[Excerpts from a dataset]

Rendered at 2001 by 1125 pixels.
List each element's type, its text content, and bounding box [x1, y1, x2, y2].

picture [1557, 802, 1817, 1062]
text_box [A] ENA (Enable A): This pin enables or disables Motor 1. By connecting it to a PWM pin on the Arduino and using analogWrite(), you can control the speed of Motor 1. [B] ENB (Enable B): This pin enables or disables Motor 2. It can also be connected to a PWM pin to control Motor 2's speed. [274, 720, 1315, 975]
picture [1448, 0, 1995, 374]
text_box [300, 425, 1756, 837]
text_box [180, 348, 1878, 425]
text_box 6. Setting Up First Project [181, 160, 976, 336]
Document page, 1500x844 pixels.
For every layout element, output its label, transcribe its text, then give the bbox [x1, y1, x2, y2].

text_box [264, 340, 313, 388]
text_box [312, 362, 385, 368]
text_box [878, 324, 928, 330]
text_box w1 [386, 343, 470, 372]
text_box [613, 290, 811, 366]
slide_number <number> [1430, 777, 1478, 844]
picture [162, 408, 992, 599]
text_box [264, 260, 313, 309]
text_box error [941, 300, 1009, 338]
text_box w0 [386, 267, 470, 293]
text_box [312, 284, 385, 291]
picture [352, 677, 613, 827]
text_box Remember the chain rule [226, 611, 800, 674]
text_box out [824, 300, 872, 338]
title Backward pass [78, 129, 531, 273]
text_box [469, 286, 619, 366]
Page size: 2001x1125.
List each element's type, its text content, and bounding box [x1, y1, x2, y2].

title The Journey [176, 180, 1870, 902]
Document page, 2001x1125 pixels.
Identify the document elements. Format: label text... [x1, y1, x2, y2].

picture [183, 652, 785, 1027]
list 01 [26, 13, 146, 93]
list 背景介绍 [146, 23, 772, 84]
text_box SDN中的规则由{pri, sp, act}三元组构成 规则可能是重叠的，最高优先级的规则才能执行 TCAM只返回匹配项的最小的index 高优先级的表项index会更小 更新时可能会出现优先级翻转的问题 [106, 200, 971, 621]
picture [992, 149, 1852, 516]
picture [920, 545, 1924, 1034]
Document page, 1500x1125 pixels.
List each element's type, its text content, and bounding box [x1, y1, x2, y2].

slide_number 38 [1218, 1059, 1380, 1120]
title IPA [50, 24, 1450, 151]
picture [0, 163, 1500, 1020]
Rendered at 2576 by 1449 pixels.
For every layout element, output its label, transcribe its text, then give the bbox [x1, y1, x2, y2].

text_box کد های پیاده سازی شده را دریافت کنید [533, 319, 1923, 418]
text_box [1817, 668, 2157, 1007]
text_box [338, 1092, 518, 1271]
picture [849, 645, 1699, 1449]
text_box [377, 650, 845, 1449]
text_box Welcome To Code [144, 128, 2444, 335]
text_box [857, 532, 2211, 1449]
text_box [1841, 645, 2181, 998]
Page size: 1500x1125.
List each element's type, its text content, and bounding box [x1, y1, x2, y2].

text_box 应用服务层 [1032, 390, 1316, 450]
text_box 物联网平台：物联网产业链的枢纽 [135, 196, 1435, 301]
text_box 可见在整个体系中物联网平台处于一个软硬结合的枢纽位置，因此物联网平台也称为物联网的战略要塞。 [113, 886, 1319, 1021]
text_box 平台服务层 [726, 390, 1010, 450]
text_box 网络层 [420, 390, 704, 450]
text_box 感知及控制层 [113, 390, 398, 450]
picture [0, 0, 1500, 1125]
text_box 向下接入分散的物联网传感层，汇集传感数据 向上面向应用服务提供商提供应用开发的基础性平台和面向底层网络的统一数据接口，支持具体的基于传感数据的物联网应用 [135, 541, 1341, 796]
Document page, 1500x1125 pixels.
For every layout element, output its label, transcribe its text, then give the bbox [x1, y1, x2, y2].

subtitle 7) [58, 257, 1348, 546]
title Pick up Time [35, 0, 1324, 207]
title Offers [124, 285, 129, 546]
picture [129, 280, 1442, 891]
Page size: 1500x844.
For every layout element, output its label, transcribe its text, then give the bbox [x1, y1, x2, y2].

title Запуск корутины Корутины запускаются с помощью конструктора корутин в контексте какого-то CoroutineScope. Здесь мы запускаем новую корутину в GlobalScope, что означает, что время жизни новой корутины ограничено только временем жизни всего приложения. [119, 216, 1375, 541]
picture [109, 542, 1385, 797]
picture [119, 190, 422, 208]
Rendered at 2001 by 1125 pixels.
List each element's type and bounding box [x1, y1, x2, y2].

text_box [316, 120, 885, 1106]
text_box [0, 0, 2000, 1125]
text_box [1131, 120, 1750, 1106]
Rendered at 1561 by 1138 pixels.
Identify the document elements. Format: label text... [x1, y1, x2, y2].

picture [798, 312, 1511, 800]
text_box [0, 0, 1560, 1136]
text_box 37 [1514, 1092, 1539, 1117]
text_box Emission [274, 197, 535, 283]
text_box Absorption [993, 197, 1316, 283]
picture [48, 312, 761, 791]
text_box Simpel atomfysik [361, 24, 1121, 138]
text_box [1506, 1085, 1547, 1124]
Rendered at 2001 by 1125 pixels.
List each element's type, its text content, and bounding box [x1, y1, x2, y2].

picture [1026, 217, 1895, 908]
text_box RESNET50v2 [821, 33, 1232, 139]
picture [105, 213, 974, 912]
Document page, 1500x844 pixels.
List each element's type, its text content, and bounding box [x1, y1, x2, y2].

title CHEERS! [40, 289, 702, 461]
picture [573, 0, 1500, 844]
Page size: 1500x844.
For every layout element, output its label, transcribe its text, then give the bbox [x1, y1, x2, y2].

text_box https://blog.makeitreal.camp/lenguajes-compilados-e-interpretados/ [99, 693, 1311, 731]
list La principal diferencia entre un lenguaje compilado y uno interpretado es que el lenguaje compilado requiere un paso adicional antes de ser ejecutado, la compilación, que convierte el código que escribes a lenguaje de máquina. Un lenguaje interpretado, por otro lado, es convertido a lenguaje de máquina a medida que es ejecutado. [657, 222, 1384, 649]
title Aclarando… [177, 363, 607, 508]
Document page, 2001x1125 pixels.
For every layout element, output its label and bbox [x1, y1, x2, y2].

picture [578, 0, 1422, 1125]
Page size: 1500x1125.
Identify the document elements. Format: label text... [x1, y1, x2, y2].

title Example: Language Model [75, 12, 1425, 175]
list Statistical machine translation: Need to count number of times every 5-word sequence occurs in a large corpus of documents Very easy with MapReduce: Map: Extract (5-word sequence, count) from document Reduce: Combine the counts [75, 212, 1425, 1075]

Task |
Print the entries once more, identical in every line.

Answer box |
Rendered at 2001 by 1125 pixels.
List each element's type, its text content, and bounding box [x1, y1, x2, y2].

picture [1557, 802, 1817, 1062]
text_box [A] ENA (Enable A): This pin enables or disables Motor 1. By connecting it to a PWM pin on the Arduino and using analogWrite(), you can control the speed of Motor 1. [B] ENB (Enable B): This pin enables or disables Motor 2. It can also be connected to a PWM pin to control Motor 2's speed. [274, 720, 1315, 975]
picture [1448, 0, 1995, 374]
text_box [300, 425, 1756, 837]
text_box [180, 348, 1878, 425]
text_box 6. Setting Up First Project [181, 160, 976, 336]
Document page, 1500x844 pixels.
For every layout element, output its label, transcribe its text, then give the bbox [x1, y1, x2, y2].

text_box [264, 340, 313, 388]
text_box [312, 362, 385, 368]
text_box [878, 324, 928, 330]
text_box w1 [386, 343, 470, 372]
text_box [613, 290, 811, 366]
slide_number <number> [1430, 777, 1478, 844]
picture [162, 408, 992, 599]
text_box [264, 260, 313, 309]
text_box error [941, 300, 1009, 338]
text_box w0 [386, 267, 470, 293]
text_box [312, 284, 385, 291]
picture [352, 677, 613, 827]
text_box Remember the chain rule [226, 611, 800, 674]
text_box out [824, 300, 872, 338]
title Backward pass [78, 129, 531, 273]
text_box [469, 286, 619, 366]
Page size: 2001x1125.
List each element's type, its text content, and bounding box [x1, y1, x2, y2].

title The Journey [176, 180, 1870, 902]
Document page, 2001x1125 pixels.
Identify the document elements. Format: label text... [x1, y1, x2, y2].

picture [183, 652, 785, 1027]
list 01 [26, 13, 146, 93]
list 背景介绍 [146, 23, 772, 84]
text_box SDN中的规则由{pri, sp, act}三元组构成 规则可能是重叠的，最高优先级的规则才能执行 TCAM只返回匹配项的最小的index 高优先级的表项index会更小 更新时可能会出现优先级翻转的问题 [106, 200, 971, 621]
picture [992, 149, 1852, 516]
picture [920, 545, 1924, 1034]
Document page, 1500x1125 pixels.
List each element's type, its text content, and bounding box [x1, y1, x2, y2].

slide_number 38 [1218, 1059, 1380, 1120]
title IPA [50, 24, 1450, 151]
picture [0, 163, 1500, 1020]
Rendered at 2576 by 1449 pixels.
For every layout element, output its label, transcribe its text, then give the bbox [x1, y1, x2, y2].

text_box کد های پیاده سازی شده را دریافت کنید [533, 319, 1923, 418]
text_box [1817, 668, 2157, 1007]
text_box [338, 1092, 518, 1271]
picture [849, 645, 1699, 1449]
text_box [377, 650, 845, 1449]
text_box Welcome To Code [144, 128, 2444, 335]
text_box [857, 532, 2211, 1449]
text_box [1841, 645, 2181, 998]
Page size: 1500x1125.
List each element's type, its text content, and bounding box [x1, y1, x2, y2].

text_box 应用服务层 [1032, 390, 1316, 450]
text_box 物联网平台：物联网产业链的枢纽 [135, 196, 1435, 301]
text_box 可见在整个体系中物联网平台处于一个软硬结合的枢纽位置，因此物联网平台也称为物联网的战略要塞。 [113, 886, 1319, 1021]
text_box 平台服务层 [726, 390, 1010, 450]
text_box 网络层 [420, 390, 704, 450]
text_box 感知及控制层 [113, 390, 398, 450]
picture [0, 0, 1500, 1125]
text_box 向下接入分散的物联网传感层，汇集传感数据 向上面向应用服务提供商提供应用开发的基础性平台和面向底层网络的统一数据接口，支持具体的基于传感数据的物联网应用 [135, 541, 1341, 796]
Document page, 1500x1125 pixels.
For every layout element, output its label, transcribe its text, then give the bbox [x1, y1, x2, y2].

subtitle 7) [58, 257, 1348, 546]
title Pick up Time [35, 0, 1324, 207]
title Offers [124, 285, 129, 546]
picture [129, 280, 1442, 891]
Page size: 1500x844.
For every layout element, output its label, transcribe its text, then give the bbox [x1, y1, x2, y2].

title Запуск корутины Корутины запускаются с помощью конструктора корутин в контексте какого-то CoroutineScope. Здесь мы запускаем новую корутину в GlobalScope, что означает, что время жизни новой корутины ограничено только временем жизни всего приложения. [119, 216, 1375, 541]
picture [109, 542, 1385, 797]
picture [119, 190, 422, 208]
Rendered at 2001 by 1125 pixels.
List each element's type and bounding box [x1, y1, x2, y2].

text_box [316, 120, 885, 1106]
text_box [0, 0, 2000, 1125]
text_box [1131, 120, 1750, 1106]
Rendered at 1561 by 1138 pixels.
Identify the document elements. Format: label text... [x1, y1, x2, y2].

picture [798, 312, 1511, 800]
text_box [0, 0, 1560, 1136]
text_box 37 [1514, 1092, 1539, 1117]
text_box Emission [274, 197, 535, 283]
text_box Absorption [993, 197, 1316, 283]
picture [48, 312, 761, 791]
text_box Simpel atomfysik [361, 24, 1121, 138]
text_box [1506, 1085, 1547, 1124]
Rendered at 2001 by 1125 pixels.
List each element's type, its text content, and bounding box [x1, y1, x2, y2].

picture [1026, 217, 1895, 908]
text_box RESNET50v2 [821, 33, 1232, 139]
picture [105, 213, 974, 912]
Document page, 1500x844 pixels.
List each element's type, its text content, and bounding box [x1, y1, x2, y2].

title CHEERS! [40, 289, 702, 461]
picture [573, 0, 1500, 844]
Page size: 1500x844.
For every layout element, output its label, transcribe its text, then give the bbox [x1, y1, x2, y2].

text_box https://blog.makeitreal.camp/lenguajes-compilados-e-interpretados/ [99, 693, 1311, 731]
list La principal diferencia entre un lenguaje compilado y uno interpretado es que el lenguaje compilado requiere un paso adicional antes de ser ejecutado, la compilación, que convierte el código que escribes a lenguaje de máquina. Un lenguaje interpretado, por otro lado, es convertido a lenguaje de máquina a medida que es ejecutado. [657, 222, 1384, 649]
title Aclarando… [177, 363, 607, 508]
Document page, 2001x1125 pixels.
For every layout element, output its label and bbox [x1, y1, x2, y2].

picture [578, 0, 1422, 1125]
Page size: 1500x1125.
Identify the document elements. Format: label text... [x1, y1, x2, y2].

title Example: Language Model [75, 12, 1425, 175]
list Statistical machine translation: Need to count number of times every 5-word sequence occurs in a large corpus of documents Very easy with MapReduce: Map: Extract (5-word sequence, count) from document Reduce: Combine the counts [75, 212, 1425, 1075]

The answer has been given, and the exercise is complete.